From New Scientist - interview by Alison George with me on my new book Believing Bullshit.
How do people defend their beliefs in bizarre conspiracy theories or the power of crystals? Philosopher Stephen Law has tips for spotting their strategies
You describe your new book, Believing Bullshit, as a guide to avoid getting sucked into "intellectual black holes". What are they?
Intellectual black holes are belief systems that draw people in and hold them captive so they become willing slaves of claptrap. Belief in homeopathy, psychic powers, alien abductions - these are examples of intellectual black holes. As you approach them, you need to be on your guard because if you get sucked in, it can be extremely difficult to think your way clear again.
But isn't one person's claptrap another's truth?
There's a belief system about water to which we all sign up: it freezes at 0 °C and boils at 100 °C. We are powerfully wedded to this but that doesn't make it an intellectual black hole. That's because these beliefs are genuinely reasonable. Beliefs at the core of intellectual black holes, however, aren't reasonable. They merely appear so to those trapped inside.
You identify some strategies people use to defend black hole beliefs. Tell me about one of them - "playing the mystery card"?

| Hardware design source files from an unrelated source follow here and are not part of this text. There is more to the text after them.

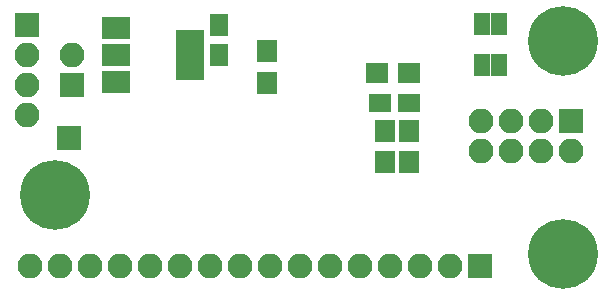
<source format=gbr>
G04 #@! TF.FileFunction,Soldermask,Top*
%FSLAX46Y46*%
G04 Gerber Fmt 4.6, Leading zero omitted, Abs format (unit mm)*
G04 Created by KiCad (PCBNEW 4.0.7) date 07/22/18 11:21:55*
%MOMM*%
%LPD*%
G01*
G04 APERTURE LIST*
%ADD10C,0.100000*%
%ADD11R,1.650000X1.900000*%
%ADD12R,1.900000X1.650000*%
%ADD13R,1.400000X1.900000*%
%ADD14R,2.100000X2.100000*%
%ADD15O,2.100000X2.100000*%
%ADD16C,5.900000*%
%ADD17R,2.400000X4.200000*%
%ADD18R,2.400000X1.900000*%
%ADD19R,1.700000X1.900000*%
%ADD20R,1.900000X1.700000*%
G04 APERTURE END LIST*
D10*
D11*
X30861000Y-17125000D03*
X30861000Y-14625000D03*
D12*
X44470000Y-21209000D03*
X46970000Y-21209000D03*
D13*
X53148000Y-18006000D03*
X54548000Y-18006000D03*
X53148000Y-14506000D03*
X54548000Y-14506000D03*
D14*
X14605000Y-14605000D03*
D15*
X14605000Y-17145000D03*
X14605000Y-19685000D03*
X14605000Y-22225000D03*
D16*
X60000000Y-34000000D03*
X60000000Y-16000000D03*
X17000000Y-29000000D03*
D17*
X28423000Y-17145000D03*
D18*
X22123000Y-17145000D03*
X22123000Y-19445000D03*
X22123000Y-14845000D03*
D14*
X53000000Y-35000000D03*
D15*
X50460000Y-35000000D03*
X47920000Y-35000000D03*
X45380000Y-35000000D03*
X42840000Y-35000000D03*
X40300000Y-35000000D03*
X37760000Y-35000000D03*
X35220000Y-35000000D03*
X32680000Y-35000000D03*
X30140000Y-35000000D03*
X27600000Y-35000000D03*
X25060000Y-35000000D03*
X22520000Y-35000000D03*
X19980000Y-35000000D03*
X17440000Y-35000000D03*
X14900000Y-35000000D03*
D19*
X34925000Y-19511000D03*
X34925000Y-16811000D03*
D14*
X18415000Y-19685000D03*
D15*
X18415000Y-17145000D03*
D14*
X60706000Y-22733000D03*
D15*
X60706000Y-25273000D03*
X58166000Y-22733000D03*
X58166000Y-25273000D03*
X55626000Y-22733000D03*
X55626000Y-25273000D03*
X53086000Y-22733000D03*
X53086000Y-25273000D03*
D19*
X44958000Y-23542000D03*
X44958000Y-26242000D03*
X46990000Y-26242000D03*
X46990000Y-23542000D03*
D20*
X44243000Y-18669000D03*
X46943000Y-18669000D03*
D14*
X18161000Y-24130000D03*
M02*

</source>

This involves appealing to mystery to get out of intellectual hot water when someone is, say, propounding paranormal beliefs. They might say something like: "Ah, but this is beyond the ability of science and reason to decide. You, Mr Clever Dick Scientist, are guilty of scientism, of assuming science can answer every question." This is often followed by that quote from Shakespeare's Hamlet: "There are more things in heaven and earth, Horatio, than are dreamt of in your philosophy". When you hear that, alarm bells should go off.